DeepSeek R1

Summary

DeepSeek R1 is DeepSeek's reasoning-specialized model, released January 20, 2025 — part of the same release event that introduced the world to DeepSeek's extraordinarily cost-efficient approach to training frontier AI.

Overview

DeepSeek R1 is DeepSeek's reasoning-specialized model, released January 20, 2025 — part of the same release event that introduced the world to DeepSeek's extraordinarily cost-efficient approach to training frontier AI. R1 is a pure reasoning model: it uses reinforcement learning (rather than supervised fine-tuning on human-generated reasoning chains) to develop its reasoning capabilities, arriving at a model that outperformed OpenAI's o1 on AIME 2024 (96.3% vs 79.2%) while being available at a fraction of the cost. The DeepSeek-R1 release, alongside V3, became one of the most discussed AI events of 2025.

R1's significance is partly technical — it demonstrated that strong reasoning can emerge from RL training without expensive human-labeled chain-of-thought data — and partly economic: OpenAI charged $60 per million output tokens for o1 at the time; R1 was available for a small fraction of that.

Specifications

  • Developer: DeepSeek
  • Model String: deepseek-reasoner (maps to R1)
  • Release Date: January 20, 2025
  • Type: Reasoning-optimized LLM, Mixture-of-Experts, Open-Weight
  • Architecture: MoE — 671B total parameters (37B active per token)
  • Context Window: 128,000 tokens
  • License: MIT (open-weight, fully permissive)
  • Access: DeepSeek API, Hugging Face, together.ai, AWS, and many third-party providers
  • Pricing: ~$0.42 per million output tokens (DeepSeek API) — a fraction of comparable reasoning models

Capabilities

AIME 2024 — Math Reasoning: 96.3% on AIME 2024 vs. OpenAI o1's 79.2% at launch — a definitive result on one of the hardest public math benchmarks for AI.

MMLU: 84.9% on MMLU, outperforming most open-source competitors at release.

RL-Trained Reasoning: R1's chain-of-thought reasoning emerged from pure reinforcement learning — the model was rewarded for correct answers and learned to reason without being trained on human-generated reasoning traces. This is a methodologically significant difference from OpenAI's o-series approach.

Open-Weight: MIT licensed — fully permissible for commercial use, fine-tuning, and self-hosting. This made it immediately available for distillation into smaller models, and many R1-distilled variants (7B, 14B, 32B, 70B) followed quickly.

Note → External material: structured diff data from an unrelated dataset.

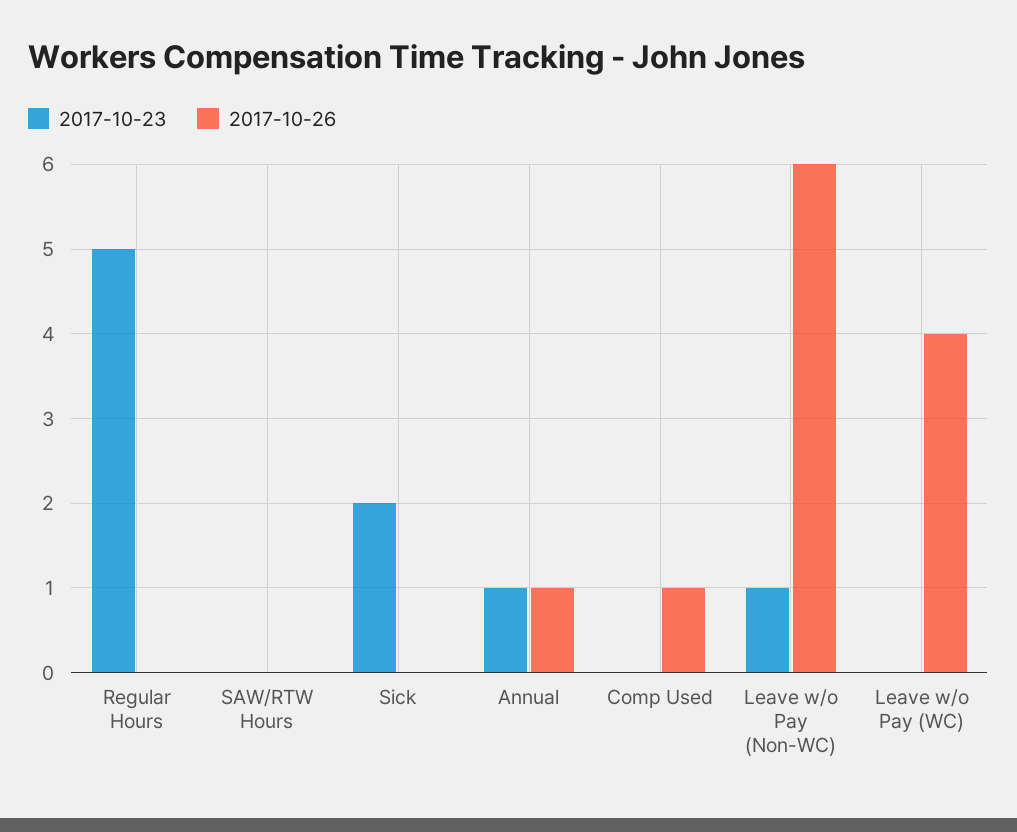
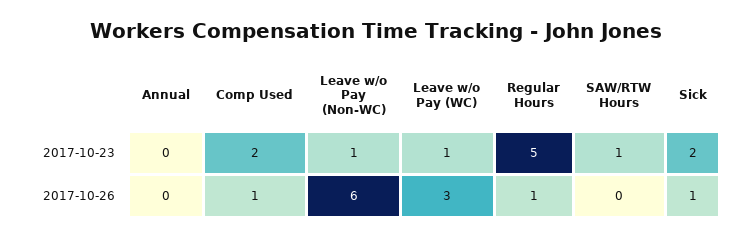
  {
    "2017-10-23": {
      "Regular Hours": 5,
-     "SAW/RTW Hours": 0,
+     "SAW/RTW Hours": 1,
      "Sick": 2,
-     "Annual": 1,
+     "Annual": 0,
-     "Comp Used": 0,
+     "Comp Used": 2,
      "Leave w/o Pay (Non-WC)": 1,
-     "Leave w/o Pay (WC)": 0
+     "Leave w/o Pay (WC)": 1
    },
    "2017-10-26": {
-     "Regular Hours": 0,
+     "Regular Hours": 1,
      "SAW/RTW Hours": 0,
-     "Sick": 0,
+     "Sick": 1,
-     "Annual": 1,
+     "Annual": 0,
      "Comp Used": 1,
      "Leave w/o Pay (Non-WC)": 6,
-     "Leave w/o Pay (WC)": 4
+     "Leave w/o Pay (WC)": 3
    }
  }

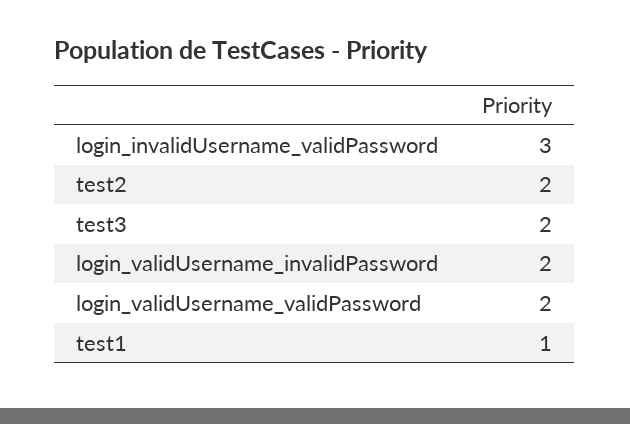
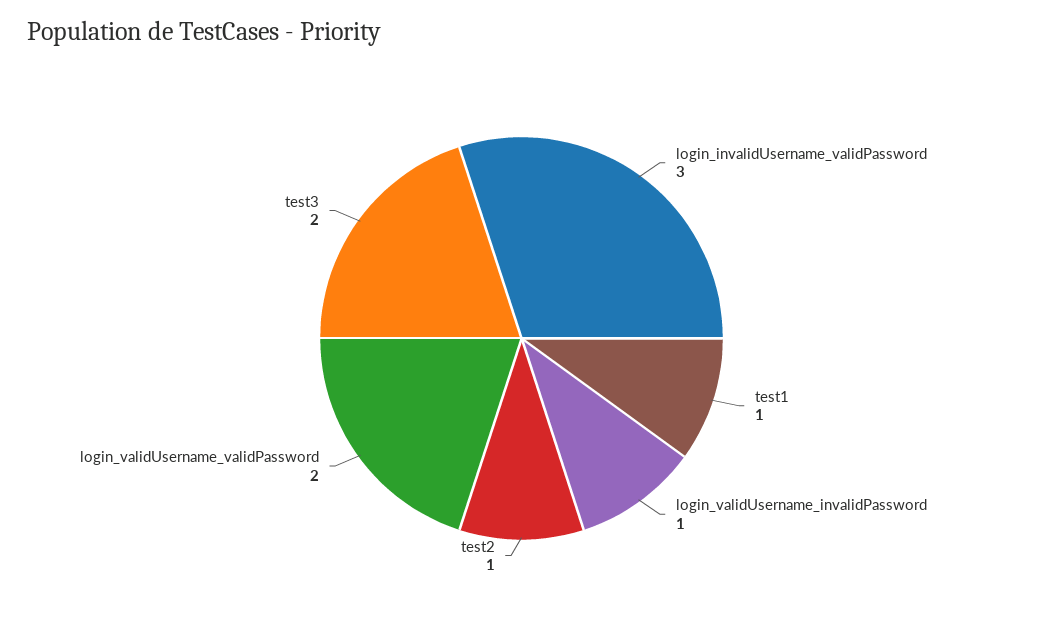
  {
    "login_invalidUsername_validPassword": 3,
-   "test2": 2,
+   "test2": 1,
    "test3": 2,
-   "login_validUsername_invalidPassword": 2,
+   "login_validUsername_invalidPassword": 1,
    "login_validUsername_validPassword": 2,
    "test1": 1
  }

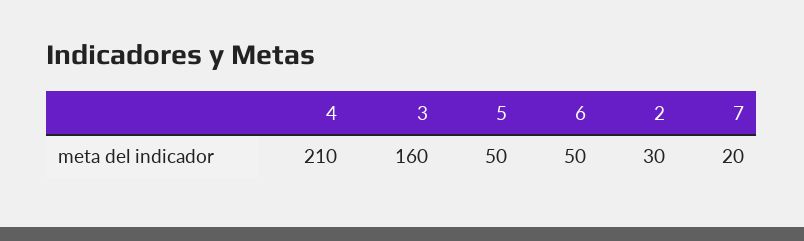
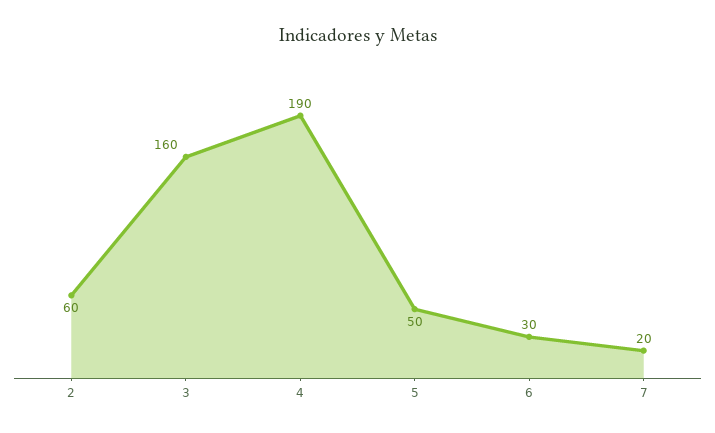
  {
-   "4": 210,
+   "4": 190,
    "3": 160,
    "5": 50,
-   "6": 50,
+   "6": 30,
-   "2": 30,
+   "2": 60,
    "7": 20
  }

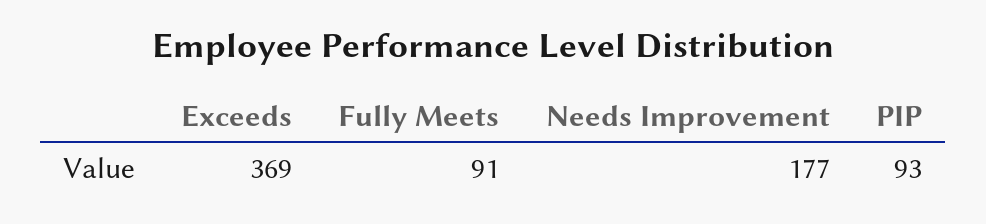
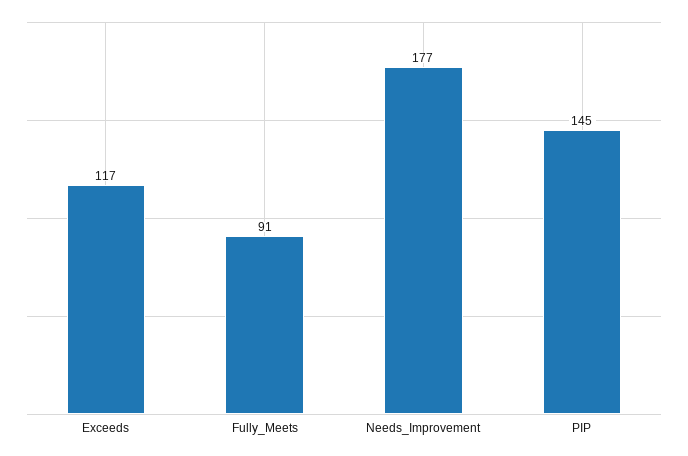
  {
-   "Exceeds": 369,
+   "Exceeds": 117,
    "Fully Meets": 91,
    "Needs Improvement": 177,
-   "PIP": 93
+   "PIP": 145
  }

Cost: At ~$0.42 per million output tokens vs. $60 for OpenAI o1 at the time of release — roughly 140x cheaper for comparable reasoning performance.

Limitations

The 128K context window is smaller than most frontier alternatives. DeepSeek is subject to the same data sovereignty concerns as V3.1 for API usage (though self-hosted deployment of the open weights is fully under user control). R1 has higher latency than non-reasoning models due to its internal chain-of-thought generation before responding. For tasks that don't require step-by-step reasoning, DeepSeek V3.1 offers better speed and lower cost.

Recent Developments

  • January 20, 2025 Launch: R1's release alongside V3 became a landmark moment in AI — the combination demonstrated that Chinese labs had reached frontier capability at dramatically lower cost, challenging assumptions about the competitive dynamics of the AI race.
  • Distilled Variants: The MIT license enabled rapid community development of R1-distilled models in smaller sizes (1.5B to 70B), making R1's reasoning approach accessible on consumer hardware.
  • Industry Impact: The R1 release is credited with accelerating pricing competition across the AI industry, with multiple labs subsequently reducing API prices.